TheFreeDictiionary.com defines a Rebuttable Presumption as:
A conclusion as to the existence or nonexistence of a fact that a judge or jury must draw when certain evidence has been introduced and admitted as true in a lawsuit but that can be contradicted by evidence to the contrary.
A rebuttable presumption can be overturned only if the evidence contradicting it is true and if a reasonable person of average intelligence could logically conclude from the evidence that the presumption is no longer valid.
Minnesota isn’t alone, of course, in this type of extended workers’ compensation coverage. A host of states have created rebuttable presumptions for frontline workers who contract Covid. Like Minnesota, employers in these states can rebut the presumption of coverage only if they can show that the employee’s job was not a direct cause of the disease.

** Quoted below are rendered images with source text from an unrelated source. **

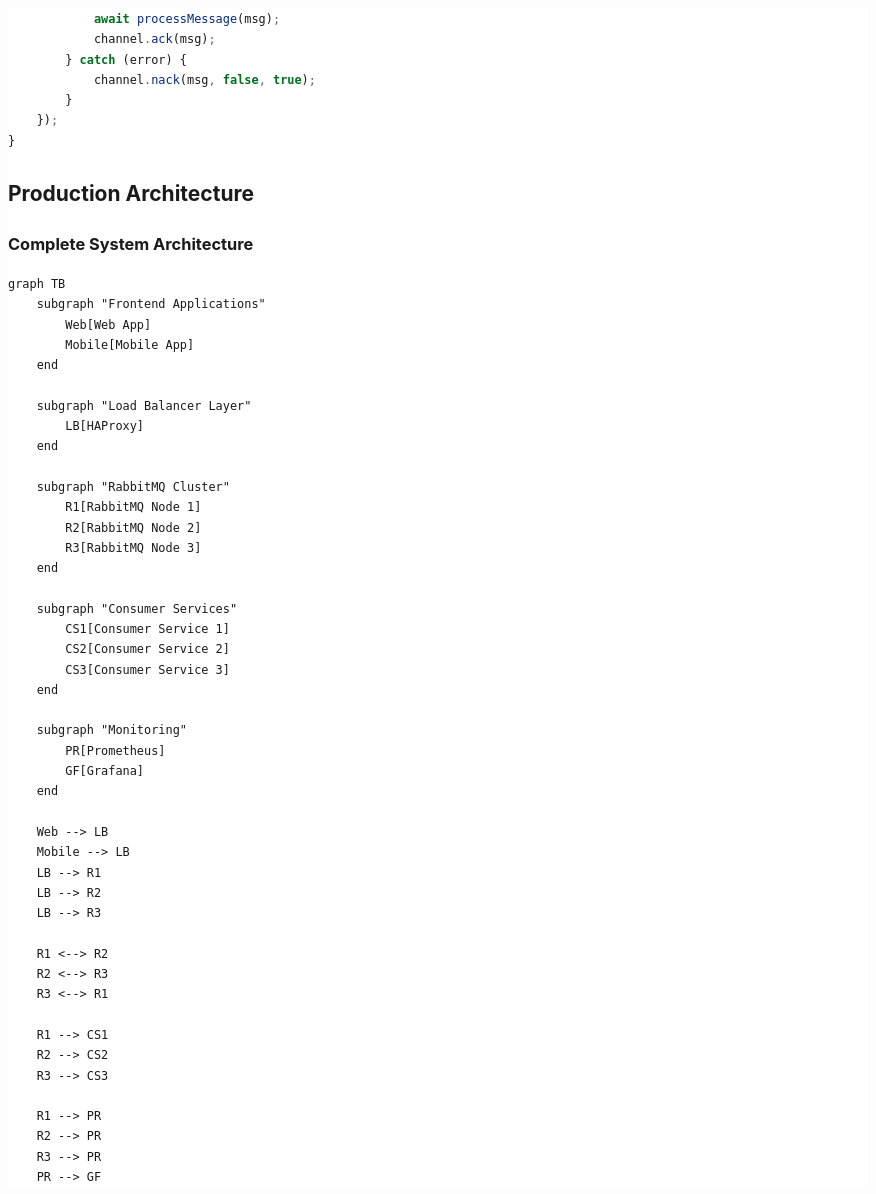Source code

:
 ```javascript
            await processMessage(msg);
            channel.ack(msg);
        } catch (error) {
            channel.nack(msg, false, true);
        }
    });
}
```

## Production Architecture

### Complete System Architecture
```mermaid
graph TB
    subgraph "Frontend Applications"
        Web[Web App]
        Mobile[Mobile App]
    end
    
    subgraph "Load Balancer Layer"
        LB[HAProxy]
    end
    
    subgraph "RabbitMQ Cluster"
        R1[RabbitMQ Node 1]
        R2[RabbitMQ Node 2]
        R3[RabbitMQ Node 3]
    end
    
    subgraph "Consumer Services"
        CS1[Consumer Service 1]
        CS2[Consumer Service 2]
        CS3[Consumer Service 3]
    end
    
    subgraph "Monitoring"
        PR[Prometheus]
        GF[Grafana]
    end
    
    Web --> LB
    Mobile --> LB
    LB --> R1
    LB --> R2
    LB --> R3
    
    R1 <--> R2
    R2 <--> R3
    R3 <--> R1
    
    R1 --> CS1
    R2 --> CS2
    R3 --> CS3
    
    R1 --> PR
    R2 --> PR
    R3 --> PR
    PR --> GF
```
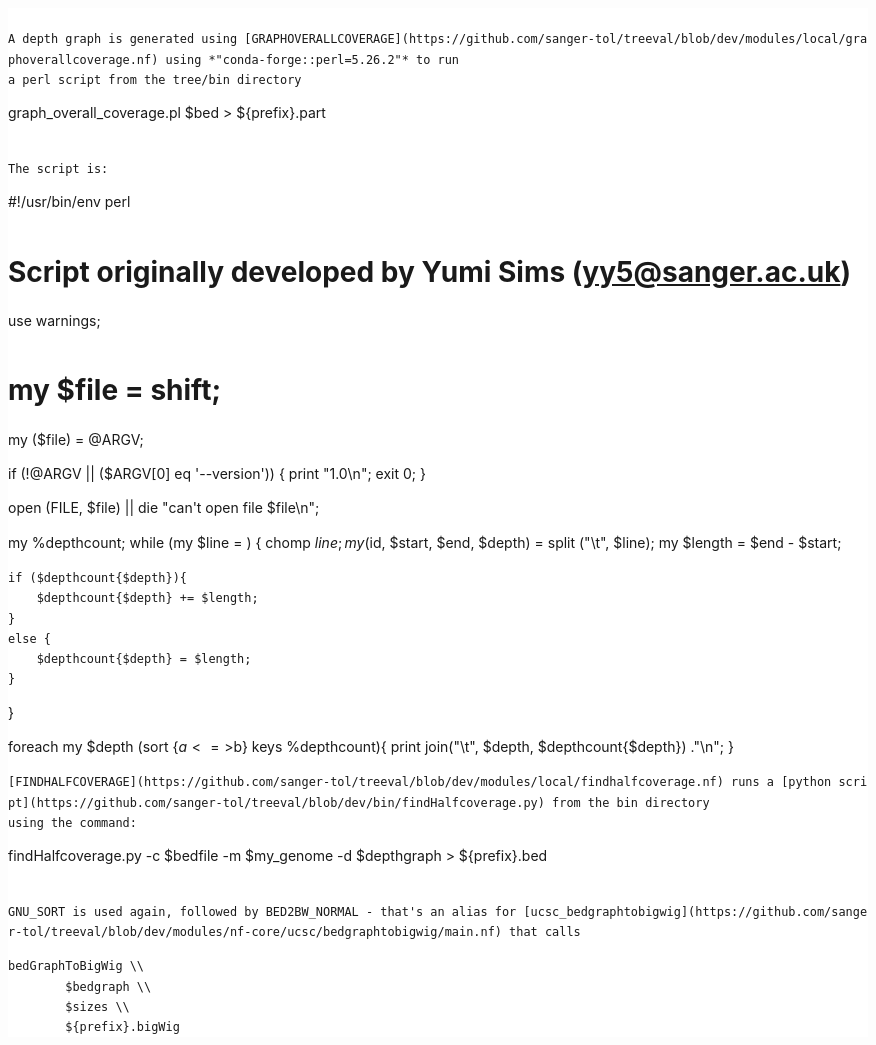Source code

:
 ```

A depth graph is generated using [GRAPHOVERALLCOVERAGE](https://github.com/sanger-tol/treeval/blob/dev/modules/local/graphoverallcoverage.nf) using *"conda-forge::perl=5.26.2"* to run
a perl script from the tree/bin directory

```
graph_overall_coverage.pl $bed > ${prefix}.part
```

The script is:

```
#!/usr/bin/env perl

# Script originally developed by Yumi Sims (yy5@sanger.ac.uk)

use warnings;

# my $file = shift;

my ($file) = @ARGV;

if (!@ARGV || ($ARGV[0] eq '--version')) {
    print "1.0\n";
    exit 0;
}

open (FILE, $file) || die "can't open file $file\n";

my %depthcount;
while (my $line = <FILE>) {
    chomp $line;
    my ($id, $start, $end, $depth) = split ("\t", $line);
    my $length = $end - $start;

    if ($depthcount{$depth}){
        $depthcount{$depth} += $length;
    }
    else {
        $depthcount{$depth} = $length;
    }
}

foreach my $depth (sort {$a<=>$b} keys %depthcount){
    print join("\t", $depth, $depthcount{$depth}) ."\n";
}
```
[FINDHALFCOVERAGE](https://github.com/sanger-tol/treeval/blob/dev/modules/local/findhalfcoverage.nf) runs a [python script](https://github.com/sanger-tol/treeval/blob/dev/bin/findHalfcoverage.py) from the bin directory
using the command:
```
  findHalfcoverage.py -c $bedfile -m $my_genome -d $depthgraph > ${prefix}.bed
```

GNU_SORT is used again, followed by BED2BW_NORMAL - that's an alias for [ucsc_bedgraphtobigwig](https://github.com/sanger-tol/treeval/blob/dev/modules/nf-core/ucsc/bedgraphtobigwig/main.nf) that calls

```
    bedGraphToBigWig \\
            $bedgraph \\
            $sizes \\
            ${prefix}.bigWig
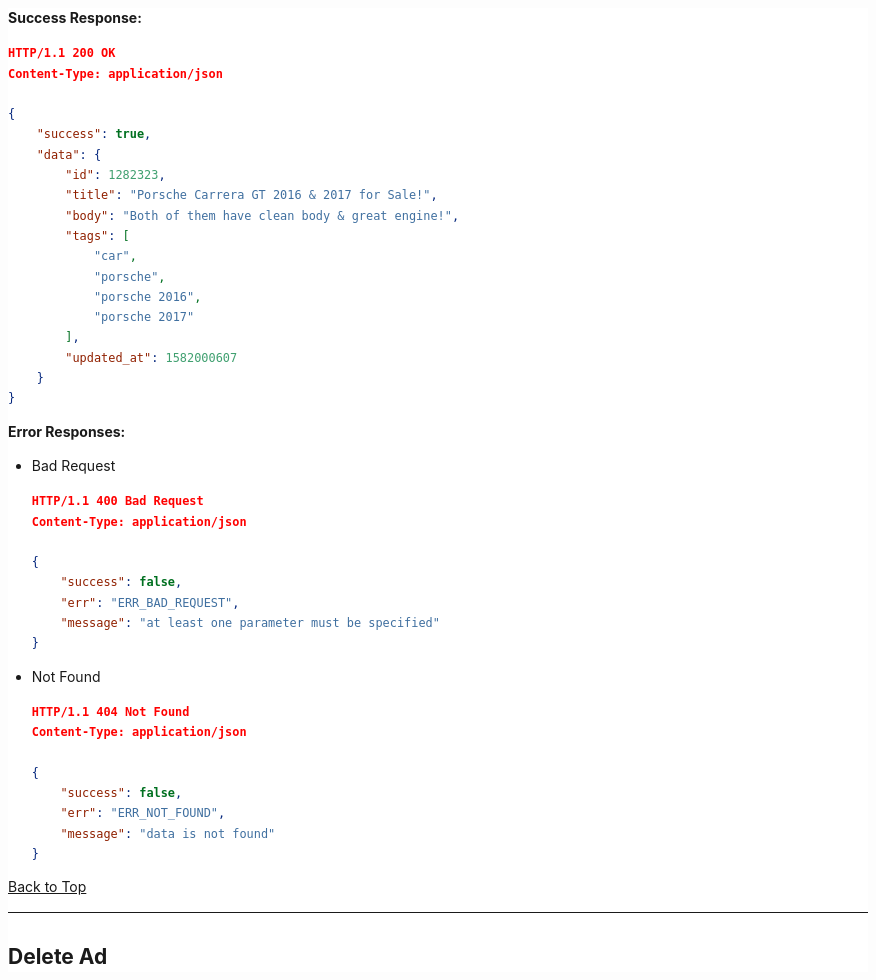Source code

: **Success Response:**

```json
HTTP/1.1 200 OK
Content-Type: application/json

{
    "success": true,
    "data": {
        "id": 1282323,
        "title": "Porsche Carrera GT 2016 & 2017 for Sale!",
        "body": "Both of them have clean body & great engine!",
        "tags": [
            "car",
            "porsche",
            "porsche 2016",
            "porsche 2017"
        ],
        "updated_at": 1582000607
    }
}
```

**Error Responses:**

- Bad Request

    ```json
    HTTP/1.1 400 Bad Request
    Content-Type: application/json

    {
        "success": false,
        "err": "ERR_BAD_REQUEST",
        "message": "at least one parameter must be specified"
    }
    ```

- Not Found

    ```json
    HTTP/1.1 404 Not Found
    Content-Type: application/json

    {
        "success": false,
        "err": "ERR_NOT_FOUND",
        "message": "data is not found"
    }
    ```

[Back to Top](#mini-kraicklist-extended)

---

## Delete Ad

Now, that doesn’t sound too difficult. Guilty until proven innocent has always been a highly successful strategy. A rebuttable presumption is essentially a foregone conclusion that is an assumption of employer responsibility. Only if the employer can disprove the accusation can they be “found innocent” of the charges before them.
We really must ask ourselves, how rebuttable is a presumption? How exactly can an employer prove a communicable disease did not infect a public-facing employee in the course of their job? It’s not as if the personal life of each employee is monitored and recorded, with all of their social contacts being tested and traced. Armed with essentially nothing, an employer faces an uphill battle disproving the negative of an automatic presumption.
This issue isn’t isolated to Covid, either. Politicians around the country have been creating rebuttable presumption legislation over a variety of issues for the first responders in their states. The presumptions put employers in the position of proving that many potentially unrelated issues were not caused by the job. In a world steeped in the mantra of “following the science,” we find that many of the presumptions being granted defy all known scientific disciplines.
Except for political science. That field of study explains much of what is going on regarding the growth of rebuttable presumptions.
In many cases, especially given the relatively light impact of the majority of Covid cases, it is probably easier and less expensive to just accept the claim and move forward. And that is probably the intention, to begin with.
Perhaps we need to take another look at the definition posited earlier: “A rebuttable presumption can be overturned only if the evidence contradicting it is true and if a reasonable person of average intelligence could logically conclude from the evidence that the presumption is no longer valid. “
The problem for employers is the lack of verifiable evidence in the face of broad assumptions. While some of the rebuttable presumption laws pertaining to specific cancers and cardiovascular conditions can be successfully countered by (non-political) science, in the case of common communicable diseases like Covid it is an essentially fruitless battle. It is pretty clear that while a “reasonable person of average intelligence” should be able to determine causation and compensability, it is obvious that few reasonable people of average intelligence were involved in the crafting of some of the presumption laws we now contend with.
At least that is the way reasonable people with average intelligence should view it.